Deep Reinforcement Learning 

(Deep) Reinforcement Learning allows us to handle a real-world environment and have an agent interact with that environment. The agent sees the current state of the environment and is then able to make a decision as to what to do next. The process is then repeated as the environment changes. This process is behind some of the most powerful AI breakthroughs in recent years including beating the world champion at Go. It is also the baisis behind the idea for self-driving cars.

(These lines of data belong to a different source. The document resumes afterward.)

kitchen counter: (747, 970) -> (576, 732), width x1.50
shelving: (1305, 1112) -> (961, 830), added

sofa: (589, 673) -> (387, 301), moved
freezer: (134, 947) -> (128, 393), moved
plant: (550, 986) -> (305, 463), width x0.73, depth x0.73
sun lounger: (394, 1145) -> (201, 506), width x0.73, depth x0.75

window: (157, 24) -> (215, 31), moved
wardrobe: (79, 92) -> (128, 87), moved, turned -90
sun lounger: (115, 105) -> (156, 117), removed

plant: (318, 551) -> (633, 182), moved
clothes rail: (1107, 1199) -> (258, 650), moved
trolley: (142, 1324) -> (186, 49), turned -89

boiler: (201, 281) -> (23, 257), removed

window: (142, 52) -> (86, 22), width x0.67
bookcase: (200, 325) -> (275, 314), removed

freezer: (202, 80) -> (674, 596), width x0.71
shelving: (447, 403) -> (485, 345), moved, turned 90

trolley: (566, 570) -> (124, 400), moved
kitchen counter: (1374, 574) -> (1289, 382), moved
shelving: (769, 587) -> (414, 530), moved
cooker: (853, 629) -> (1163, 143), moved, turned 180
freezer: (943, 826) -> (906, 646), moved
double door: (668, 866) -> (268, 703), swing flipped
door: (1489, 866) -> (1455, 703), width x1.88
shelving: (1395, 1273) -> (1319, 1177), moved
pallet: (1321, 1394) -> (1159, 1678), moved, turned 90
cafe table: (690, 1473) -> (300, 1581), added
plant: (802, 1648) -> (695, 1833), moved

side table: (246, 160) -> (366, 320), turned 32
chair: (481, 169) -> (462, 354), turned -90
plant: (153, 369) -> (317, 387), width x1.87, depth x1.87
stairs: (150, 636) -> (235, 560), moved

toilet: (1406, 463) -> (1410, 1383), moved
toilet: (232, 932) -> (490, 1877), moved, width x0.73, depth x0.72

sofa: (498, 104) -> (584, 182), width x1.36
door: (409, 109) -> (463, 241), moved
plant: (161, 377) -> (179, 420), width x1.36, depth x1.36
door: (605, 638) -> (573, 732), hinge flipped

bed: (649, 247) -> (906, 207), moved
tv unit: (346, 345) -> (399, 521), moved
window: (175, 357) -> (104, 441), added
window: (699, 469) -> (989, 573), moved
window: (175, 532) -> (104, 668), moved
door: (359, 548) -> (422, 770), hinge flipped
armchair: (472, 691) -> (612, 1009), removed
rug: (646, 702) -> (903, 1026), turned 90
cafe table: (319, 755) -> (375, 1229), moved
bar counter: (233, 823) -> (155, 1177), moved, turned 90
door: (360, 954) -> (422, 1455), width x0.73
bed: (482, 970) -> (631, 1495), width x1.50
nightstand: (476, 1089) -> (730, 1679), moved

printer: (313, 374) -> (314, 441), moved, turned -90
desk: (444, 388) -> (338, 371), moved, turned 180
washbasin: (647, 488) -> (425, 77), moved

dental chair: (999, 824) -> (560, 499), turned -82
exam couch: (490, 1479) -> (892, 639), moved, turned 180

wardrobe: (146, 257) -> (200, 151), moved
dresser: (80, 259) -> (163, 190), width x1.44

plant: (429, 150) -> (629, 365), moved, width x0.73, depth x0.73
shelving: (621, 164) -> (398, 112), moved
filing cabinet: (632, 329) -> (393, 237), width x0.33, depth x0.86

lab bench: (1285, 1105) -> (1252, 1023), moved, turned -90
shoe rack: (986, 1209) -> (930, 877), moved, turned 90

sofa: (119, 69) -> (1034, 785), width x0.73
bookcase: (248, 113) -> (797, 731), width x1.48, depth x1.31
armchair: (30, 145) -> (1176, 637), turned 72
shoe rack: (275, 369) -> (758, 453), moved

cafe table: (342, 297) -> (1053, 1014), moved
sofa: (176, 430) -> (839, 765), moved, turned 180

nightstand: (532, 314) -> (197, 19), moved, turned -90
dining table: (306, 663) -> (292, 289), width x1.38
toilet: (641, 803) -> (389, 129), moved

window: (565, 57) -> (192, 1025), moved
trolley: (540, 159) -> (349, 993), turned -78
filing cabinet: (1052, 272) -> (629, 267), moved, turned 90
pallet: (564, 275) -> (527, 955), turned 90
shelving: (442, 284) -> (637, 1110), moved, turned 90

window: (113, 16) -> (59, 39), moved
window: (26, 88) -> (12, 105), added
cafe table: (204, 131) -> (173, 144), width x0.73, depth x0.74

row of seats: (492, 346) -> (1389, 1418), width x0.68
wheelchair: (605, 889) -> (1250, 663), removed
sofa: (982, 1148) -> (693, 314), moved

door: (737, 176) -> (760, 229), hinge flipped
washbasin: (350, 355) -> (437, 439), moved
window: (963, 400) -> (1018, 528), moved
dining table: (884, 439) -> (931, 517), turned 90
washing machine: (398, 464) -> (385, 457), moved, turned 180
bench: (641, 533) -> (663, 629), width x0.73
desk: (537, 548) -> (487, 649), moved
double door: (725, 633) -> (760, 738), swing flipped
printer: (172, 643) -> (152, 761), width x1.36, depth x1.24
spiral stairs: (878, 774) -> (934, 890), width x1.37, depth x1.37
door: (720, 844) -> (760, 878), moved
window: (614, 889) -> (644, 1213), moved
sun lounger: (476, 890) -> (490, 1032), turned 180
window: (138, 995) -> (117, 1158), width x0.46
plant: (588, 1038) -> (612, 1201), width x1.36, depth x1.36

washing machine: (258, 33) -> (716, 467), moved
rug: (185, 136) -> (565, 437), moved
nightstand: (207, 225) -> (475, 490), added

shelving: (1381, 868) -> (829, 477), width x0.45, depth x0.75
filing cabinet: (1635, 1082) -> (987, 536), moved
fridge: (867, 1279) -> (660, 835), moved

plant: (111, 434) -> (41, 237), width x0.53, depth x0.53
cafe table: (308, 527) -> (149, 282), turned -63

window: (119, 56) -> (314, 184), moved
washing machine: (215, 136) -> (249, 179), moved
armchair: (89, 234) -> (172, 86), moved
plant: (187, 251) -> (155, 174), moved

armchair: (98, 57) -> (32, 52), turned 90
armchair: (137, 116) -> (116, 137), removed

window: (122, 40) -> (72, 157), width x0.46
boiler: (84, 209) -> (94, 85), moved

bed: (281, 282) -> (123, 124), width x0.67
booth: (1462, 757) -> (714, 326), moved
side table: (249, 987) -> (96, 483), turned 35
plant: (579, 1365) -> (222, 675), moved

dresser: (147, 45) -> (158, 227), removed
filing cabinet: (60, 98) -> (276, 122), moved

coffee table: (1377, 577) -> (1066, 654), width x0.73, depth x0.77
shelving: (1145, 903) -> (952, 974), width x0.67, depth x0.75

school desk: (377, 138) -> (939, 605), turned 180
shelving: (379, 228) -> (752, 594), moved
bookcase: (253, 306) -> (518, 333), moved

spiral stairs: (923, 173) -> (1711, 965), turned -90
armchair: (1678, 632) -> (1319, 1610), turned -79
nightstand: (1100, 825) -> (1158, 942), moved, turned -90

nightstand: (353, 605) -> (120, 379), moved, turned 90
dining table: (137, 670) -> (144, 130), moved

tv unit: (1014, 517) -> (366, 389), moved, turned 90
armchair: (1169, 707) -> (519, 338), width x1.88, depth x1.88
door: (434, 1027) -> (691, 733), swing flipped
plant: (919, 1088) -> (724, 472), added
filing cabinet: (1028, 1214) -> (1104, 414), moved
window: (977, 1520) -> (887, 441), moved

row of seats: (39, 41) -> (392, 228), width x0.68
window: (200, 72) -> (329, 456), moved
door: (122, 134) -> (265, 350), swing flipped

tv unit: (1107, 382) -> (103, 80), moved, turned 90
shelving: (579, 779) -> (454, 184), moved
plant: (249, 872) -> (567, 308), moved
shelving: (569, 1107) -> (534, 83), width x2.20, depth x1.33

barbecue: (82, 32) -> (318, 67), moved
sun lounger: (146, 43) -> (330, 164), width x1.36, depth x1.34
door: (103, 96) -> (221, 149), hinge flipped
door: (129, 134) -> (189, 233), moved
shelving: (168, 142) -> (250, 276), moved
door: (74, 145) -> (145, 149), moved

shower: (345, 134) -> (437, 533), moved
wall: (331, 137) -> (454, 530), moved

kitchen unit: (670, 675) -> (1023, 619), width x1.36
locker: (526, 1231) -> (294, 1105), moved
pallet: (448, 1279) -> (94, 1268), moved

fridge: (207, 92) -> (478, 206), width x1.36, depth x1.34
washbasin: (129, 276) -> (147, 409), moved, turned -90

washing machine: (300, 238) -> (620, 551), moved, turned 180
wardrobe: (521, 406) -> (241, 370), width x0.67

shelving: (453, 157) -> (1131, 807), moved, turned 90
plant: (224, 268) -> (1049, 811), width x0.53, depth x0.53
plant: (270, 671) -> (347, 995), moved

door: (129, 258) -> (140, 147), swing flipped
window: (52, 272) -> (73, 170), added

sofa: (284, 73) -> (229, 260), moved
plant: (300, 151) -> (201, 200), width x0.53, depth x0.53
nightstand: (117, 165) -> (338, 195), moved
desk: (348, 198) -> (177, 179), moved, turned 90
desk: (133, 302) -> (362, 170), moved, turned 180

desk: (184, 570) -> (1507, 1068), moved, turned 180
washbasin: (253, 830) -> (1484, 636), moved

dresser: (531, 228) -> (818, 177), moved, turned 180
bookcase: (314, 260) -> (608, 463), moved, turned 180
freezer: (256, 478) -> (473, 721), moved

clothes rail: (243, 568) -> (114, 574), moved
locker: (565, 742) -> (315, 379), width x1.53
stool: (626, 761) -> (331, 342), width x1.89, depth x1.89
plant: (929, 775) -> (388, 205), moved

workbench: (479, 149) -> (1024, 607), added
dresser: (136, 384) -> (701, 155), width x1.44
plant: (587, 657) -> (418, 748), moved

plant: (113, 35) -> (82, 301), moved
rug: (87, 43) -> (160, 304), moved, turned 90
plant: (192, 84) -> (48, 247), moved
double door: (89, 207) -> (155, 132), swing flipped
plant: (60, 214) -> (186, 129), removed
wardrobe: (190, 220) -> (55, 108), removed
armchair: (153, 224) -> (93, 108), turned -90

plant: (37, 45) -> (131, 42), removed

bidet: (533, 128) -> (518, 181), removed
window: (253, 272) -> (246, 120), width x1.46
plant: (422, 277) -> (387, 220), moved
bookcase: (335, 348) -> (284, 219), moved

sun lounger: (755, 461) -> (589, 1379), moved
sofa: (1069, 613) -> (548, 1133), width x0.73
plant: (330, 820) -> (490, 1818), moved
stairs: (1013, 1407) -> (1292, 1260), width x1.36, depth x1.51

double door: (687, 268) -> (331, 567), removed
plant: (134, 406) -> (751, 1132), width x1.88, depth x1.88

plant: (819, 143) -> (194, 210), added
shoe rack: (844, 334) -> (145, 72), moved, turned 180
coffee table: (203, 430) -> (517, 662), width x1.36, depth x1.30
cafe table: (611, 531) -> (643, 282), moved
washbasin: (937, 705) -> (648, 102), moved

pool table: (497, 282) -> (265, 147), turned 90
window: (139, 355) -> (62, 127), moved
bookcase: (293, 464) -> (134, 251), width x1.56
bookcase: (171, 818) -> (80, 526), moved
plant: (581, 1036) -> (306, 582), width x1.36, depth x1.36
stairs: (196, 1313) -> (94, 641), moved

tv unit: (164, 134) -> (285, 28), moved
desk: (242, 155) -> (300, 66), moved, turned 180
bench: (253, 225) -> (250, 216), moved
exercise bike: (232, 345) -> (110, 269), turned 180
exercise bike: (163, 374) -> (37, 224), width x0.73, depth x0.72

In the Lab we are using (Deep) Reinforcement learning to:

Tracking

We are using Deep Reinforcement Learning to track moving animals. Understanding the way dolphins live and interact is constrained by the fact that we can often only observe them from fixed locations (boats or the shore) our work here is to develop an autonomous underwater vehicle which can track and follow a dolphin.

Dolphin Drone

 

Searching

Drones have been used very successfully in recent years for searching through their ability to move around. However, in order to fully exploit the benefits of drones they need to fly autonomously. Here we are developing autonomous drones which can search within an environement.

Drone

Modifying a system

We can also use Deep Reinforcement Learning to modify how a system operates. For example how the energy collected from solar pannels is used within the home energy network. Is it used directly, stored in battery or sold back to the power company?